### TEXTO FORNECIDO
········
'Ouvi que minha filha teria de lutar pela vida e não caberia na barriga'
A superintendente Michelle Sampaio, de 40 anos, chamou a atenção nas redes sociais com um vídeo em que aparece levando a filha Maria Clara, de 5, à escola. De mãos dadas com a mãe, a menina arrasta a mochila de rodinhas. Depois, se despede com um beijo e um abraço.
A história parece igual à de milhares de mães, se não fosse por um detalhe. Diagnosticada com um tipo raro de nanismo, a displasia diastrófica, Michelle teve de lidar com uma sentença difícil assim que engravidou.
"Falaram que minha filha teria de lutar pela vida e não caberia na barriga", conta Michelle, que tem os membros superiores e inferiores encurtados pela condição grave.
A previsão não se confirmou: Maria Clara nasceu saudável e hoje mãe, filha e o pai, Tiago, compartilham momentos de diversão nas redes sociais. A família mora em Juazeiro do Norte (CE). A Universa, Michelle conta sua história.
"Conheci meu tipo de nanismo aos 30 anos, hoje tenho 40. Quando era criança, não andava até os 3 anos e meio, minhas pernas eram bem 'tortinhas'. Meu pai amarrava minhas pernas para tentar 'consertá-las' com aquele jeitão de pai.
Um médico famoso disse para minha mãe que eu não tinha possibilidade nenhuma de andar, então nunca fiz tratamento. Quando se é criança, não dá para reparar que uma pessoa tem esse tipo de nanismo porque é tudo estruturado, os braços são proporcionais. Mas, à medida que o tronco vai crescendo, os braços não crescem e então dá para notar que há algo errado.
Quando comecei a estudar, íamos eu e minha irmã juntas à escola. Ela é um ano mais nova do que eu e me ajudava a levar o material, a ir ao banheiro. Na época, uma escola não quis me aceitar. Disseram que não tinham condição de me dar auxílio nem separar uma pessoa para me ajudar.
Minha mãe ameaçou até processar. Acabei estudando lá por um ano até que ela decidiu pedir minha transferência. A diretora implorou para que eu ficasse porque era a melhor aluna, mas minha mãe disse que só me deixou lá para provar que eu tinha capacidade igual aos outros.
Sempre fui alegre na escola e tinha em mente que precisava estudar. Minha vida inteira foi só 10 no boletim! Sobre bullying, se eu sofri, não sei: sempre fui muito bem resolvida e, na minha mente, enquanto criança, eu não tinha nenhuma deficiência, até porque ninguém da minha família me tratava diferente.
········
### CONJUNTO DE DADOS
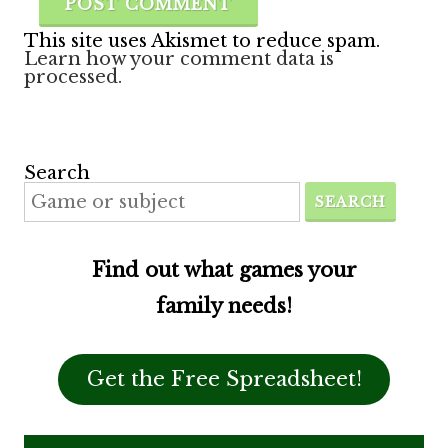
This site uses Akismet to reduce spam.
Learn how your comment data is
processed.
Search
SEARCH
Find out what games your
family needs!
Get the Free Spreadsheet!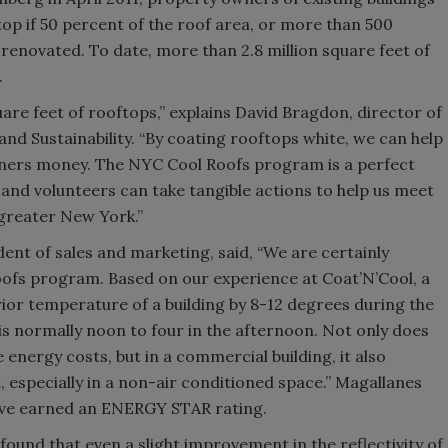
top if 50 percent of the roof area, or more than 500
r renovated. To date, more than 2.8 million square feet of
.
uare feet of rooftops,” explains David Bragdon, director of
nd Sustainability. “By coating rooftops white, we can help
ners money. The NYC Cool Roofs program is a perfect
and volunteers can take tangible actions to help us meet
 greater New York.”
ent of sales and marketing, said, “We are certainly
oofs program. Based on our experience at Coat’N’Cool, a
rior temperature of a building by 8-12 degrees during the
is normally noon to four in the afternoon. Not only does
energy costs, but in a commercial building, it also
especially in a non-air conditioned space.” Magallanes
have earned an ENERGY STAR rating.
ound that even a slight improvement in the reflectivity of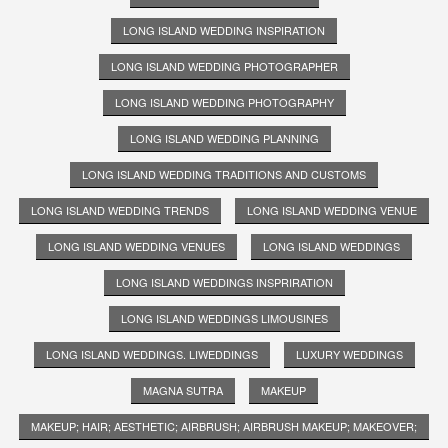
LONG ISLAND WEDDING INSPIRATION
LONG ISLAND WEDDING PHOTOGRAPHER
LONG ISLAND WEDDING PHOTOGRAPHY
LONG ISLAND WEDDING PLANNING
LONG ISLAND WEDDING TRADITIONS AND CUSTOMS
LONG ISLAND WEDDING TRENDS
LONG ISLAND WEDDING VENUE
LONG ISLAND WEDDING VENUES
LONG ISLAND WEDDINGS
LONG ISLAND WEDDINGS INSPRIRATION
LONG ISLAND WEDDINGS LIMOUSINES
LONG ISLAND WEDDINGS. LIWEDDINGS
LUXURY WEDDINGS
MAGNA SUTRA
MAKEUP
MAKEUP; HAIR; AESTHETIC; AIRBRUSH; AIRBRUSH MAKEUP; MAKEOVER;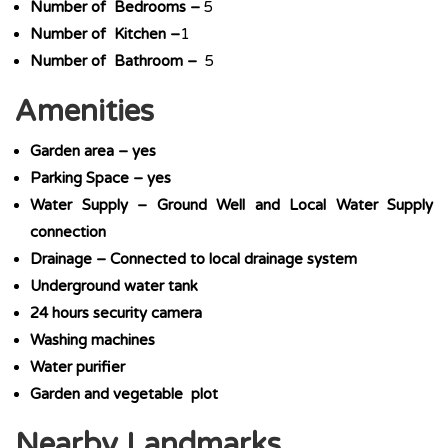
Number of Bedrooms –
5
Number of Kitchen –
1
Number of Bathroom –
5
Amenities
Garden area – yes
Parking Space – yes
Water Supply – Ground Well and Local Water Supply
connection
Drainage – Connected to local drainage system
Underground water tank
24 hours security camera
Washing machines
Water purifier
Garden and vegetable plot
Nearby Landmarks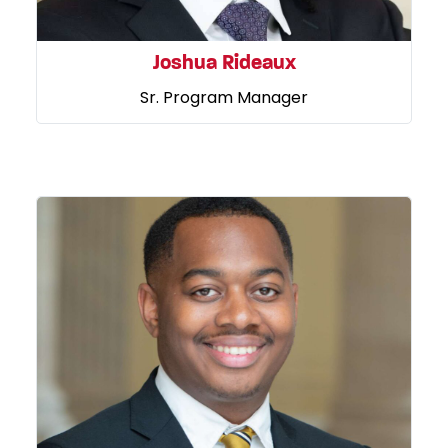
Joshua Rideaux
Sr. Program Manager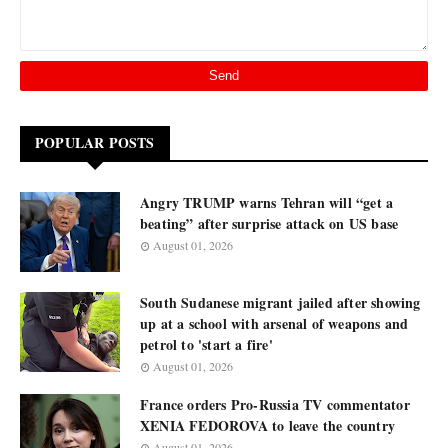
POPULAR POSTS
Angry TRUMP warns Tehran will “get a
beating” after surprise attack on US base
August 01, 2026
South Sudanese migrant jailed after showing
up at a school with arsenal of weapons and
petrol to 'start a fire'
August 01, 2026
France orders Pro-Russia TV commentator
XENIA FEDOROVA to leave the country
August 01, 2026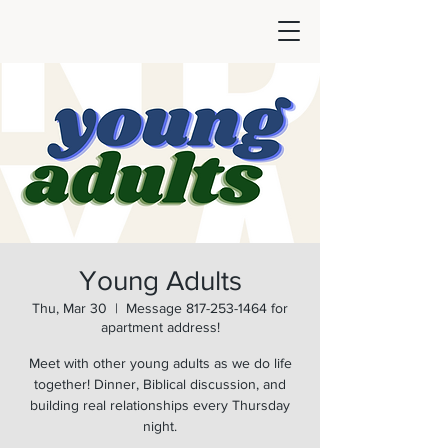
Young Adults
Thu, Mar 30
  |  
Message 817-253-1464 for
apartment address!
Meet with other young adults as we do life
together! Dinner, Biblical discussion, and
building real relationships every Thursday
night.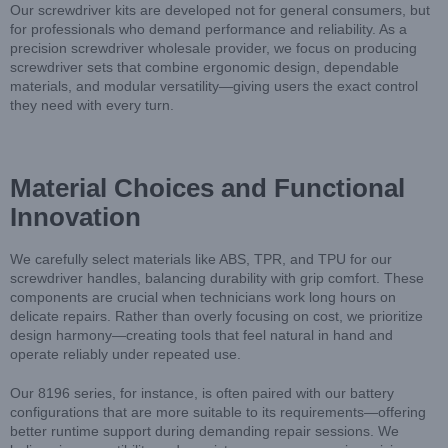
Our screwdriver kits are developed not for general consumers, but
for professionals who demand performance and reliability. As a
precision screwdriver wholesale provider, we focus on producing
screwdriver sets that combine ergonomic design, dependable
materials, and modular versatility—giving users the exact control
they need with every turn.
Material Choices and Functional
Innovation
We carefully select materials like ABS, TPR, and TPU for our
screwdriver handles, balancing durability with grip comfort. These
components are crucial when technicians work long hours on
delicate repairs. Rather than overly focusing on cost, we prioritize
design harmony—creating tools that feel natural in hand and
operate reliably under repeated use.
Our 8196 series, for instance, is often paired with our battery
configurations that are more suitable to its requirements—offering
better runtime support during demanding repair sessions. We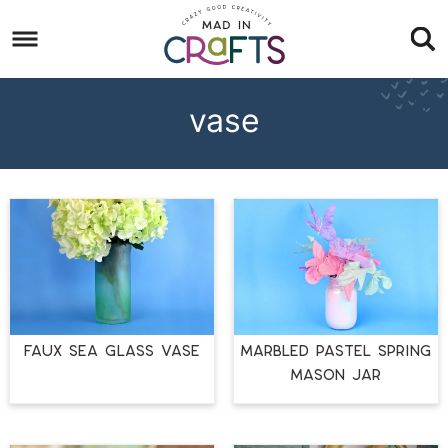
Skip
to
Skip
primary
to
Skip
navigation
main
to
vase
content
footer
FAUX SEA GLASS VASE
MARBLED PASTEL SPRING
MASON JAR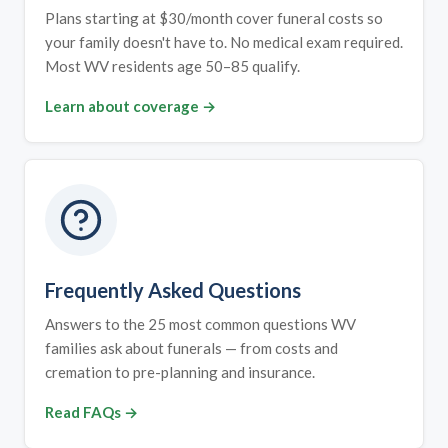
Plans starting at $30/month cover funeral costs so
your family doesn't have to. No medical exam required.
Most WV residents age 50–85 qualify.
Learn about coverage →
Frequently Asked Questions
Answers to the 25 most common questions WV
families ask about funerals — from costs and
cremation to pre-planning and insurance.
Read FAQs →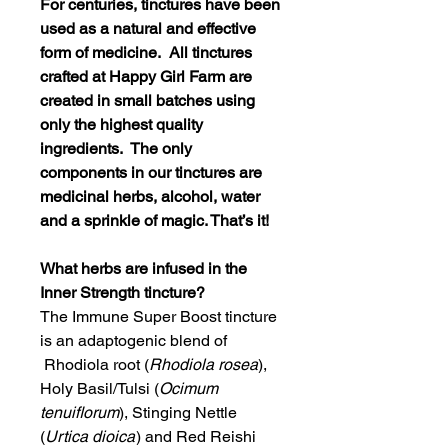
For centuries, tinctures have been
used as a natural and effective
form of medicine. All tinctures
crafted at Happy Girl Farm are
created in small batches using
only the highest quality
ingredients. The only
components in our tinctures are
medicinal herbs, alcohol, water
and a sprinkle of magic. That’s it!
What herbs are infused in the
Inner Strength tincture?
The Immune Super Boost tincture
is an adaptogenic blend of
Rhodiola root (
Rhodiola rosea
),
Holy Basil/Tulsi (
Ocimum
tenuiflorum
), Stinging Nettle
(
Urtica dioica
) and Red Reishi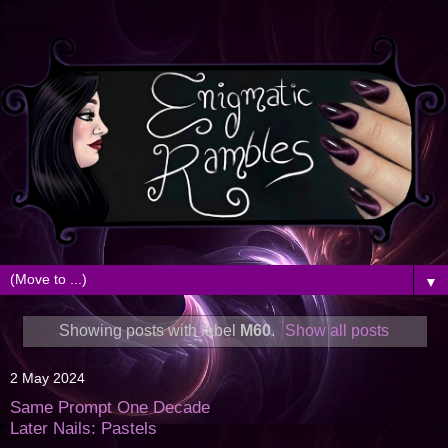
▼
Showing posts with label
M60
.
Show all posts
2 May 2024
Same Prompt One Decade
Later Nails: Pastels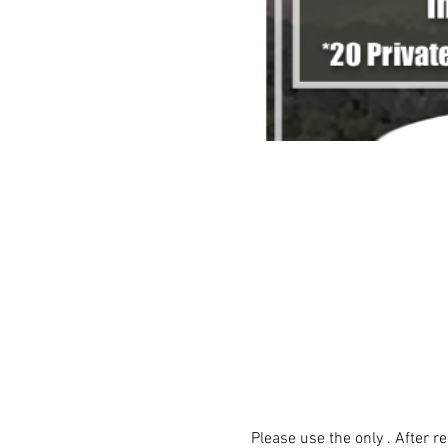
Please use the only 
. After r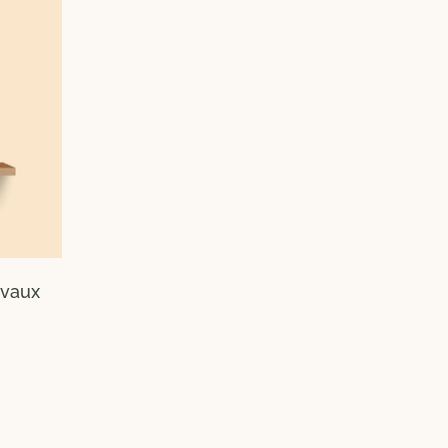
evaux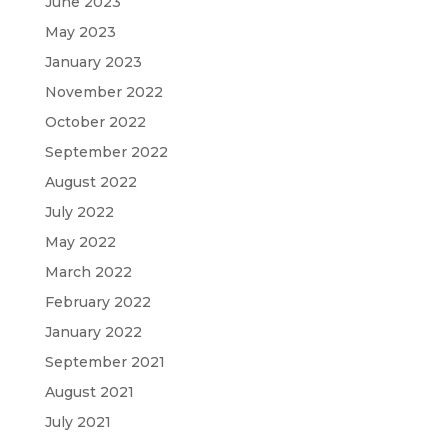
June 2023
May 2023
January 2023
November 2022
October 2022
September 2022
August 2022
July 2022
May 2022
March 2022
February 2022
January 2022
September 2021
August 2021
July 2021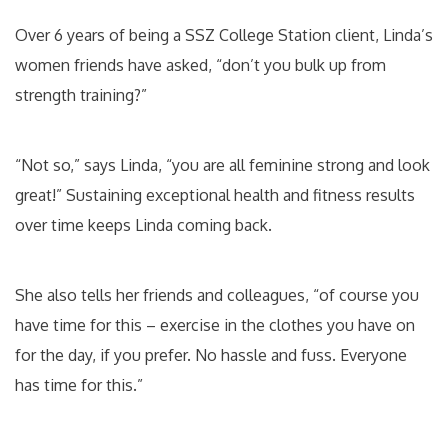
Over 6 years of being a SSZ College Station client, Linda’s
women friends have asked, “don’t you bulk up from
strength training?”
“Not so,” says Linda, “you are all feminine strong and look
great!” Sustaining exceptional health and fitness results
over time keeps Linda coming back.
She also tells her friends and colleagues, “of course you
have time for this – exercise in the clothes you have on
for the day, if you prefer. No hassle and fuss. Everyone
has time for this.”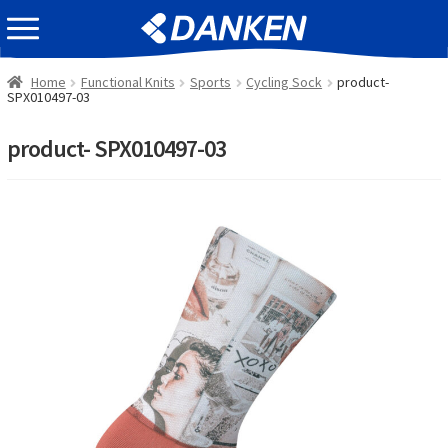
Skip
Skip
EVENT INFOMATION
to
to
navigation
content
Home
Functional Knits
Sports
Cycling Sock
product-
SPX010497-03
product- SPX010497-03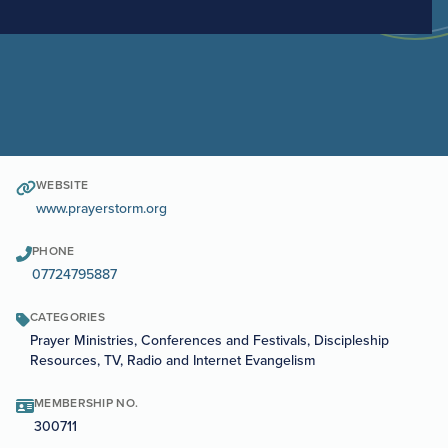
WEBSITE
www.prayerstorm.org
PHONE
07724795887
CATEGORIES
Prayer Ministries, Conferences and Festivals, Discipleship
Resources, TV, Radio and Internet Evangelism
MEMBERSHIP NO.
300711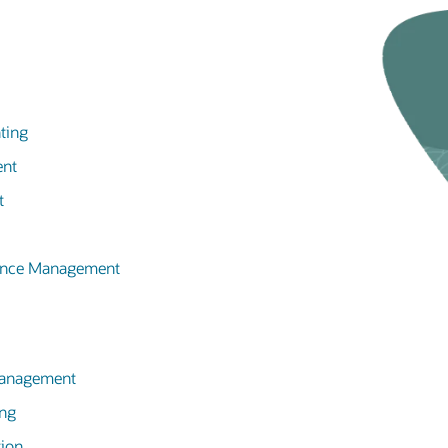
ting
ent
t
mance Management
 Management
ing
tion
········
### ITEM DE AÇÃO 1
Copie do texto fornecido todo o trecho que vai desde "Quando comecei a" até "para me ajudar.".
### ITEM DE AÇÃO 2
Com base no texto fornecido, responda:
(a) Que idade tem Maria Clara?
(b) Em que cidade a família reside?
(c) Com que idade Michelle conheceu seu tipo de nanismo?
As linhas apresentadas não guardam relação alguma com o texto fornecido.

### RESULTADO 1
Quando comecei a estudar, íamos eu e minha irmã juntas à escola. Ela é um ano mais nova do que eu e me ajudava a levar o material, a ir ao banheiro. Na época, uma escola não quis me aceitar. Disseram que não tinham condição de me dar auxílio nem separar uma pessoa para me ajudar.

### RESULTADO 2
(a) Cinco anos.
(b) Em Juazeiro do Norte (CE).
(c) Aos 30 anos.